TRAVAIL À FAIRE: Reproduisez intégralement l'article sur les étrangers en Orient et son climat, sans y changer un seul mot.

ARTICLE:
Page:Revue des Deux Mondes - 1908 - tome 48.djvu/146

La bibliothèque libre.
Le texte de cette page a été corrigé et est conforme au fac-similé.


II. — LES OMBRES DU TABLEAU

Malgré les séductions littéraires, ou les raisons brutalement pratiques qui nous attirent en Orient, nous y serons toujours des étrangers. Voilà ce qu’il ne faut jamais perdre de vue. Même ceux d’entre nous qui s’y établissent ne savent que trop qu’ils n’y sont point chez eux. Si d’aventure ils l’oubliaient, le climat, d’abord, le leur rappellerait bien vite. Cette question du climat est capitale, non seulement parce qu’elle explique les antinomies irréductibles des caractères ethniques, mais parce que le premier obstacle, et le plus redoutable, auquel nous nous heurtions là-bas, c’est l’hostilité du sol, de l’air et de la lumière.

DONNÉES AFFICHÉES:
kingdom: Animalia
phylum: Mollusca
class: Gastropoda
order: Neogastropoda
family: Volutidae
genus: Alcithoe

LA SOLUTION:
Page:Revue des Deux Mondes - 1908 - tome 48.djvu/146

La bibliothèque libre.
Le texte de cette page a été corrigé et est conforme au fac-similé.


II. — LES OMBRES DU TABLEAU

Malgré les séductions littéraires, ou les raisons brutalement pratiques qui nous attirent en Orient, nous y serons toujours des étrangers. Voilà ce qu’il ne faut jamais perdre de vue. Même ceux d’entre nous qui s’y établissent ne savent que trop qu’ils n’y sont point chez eux. Si d’aventure ils l’oubliaient, le climat, d’abord, le leur rappellerait bien vite. Cette question du climat est capitale, non seulement parce qu’elle explique les antinomies irréductibles des caractères ethniques, mais parce que le premier obstacle, et le plus redoutable, auquel nous nous heurtions là-bas, c’est l’hostilité du sol, de l’air et de la lumière.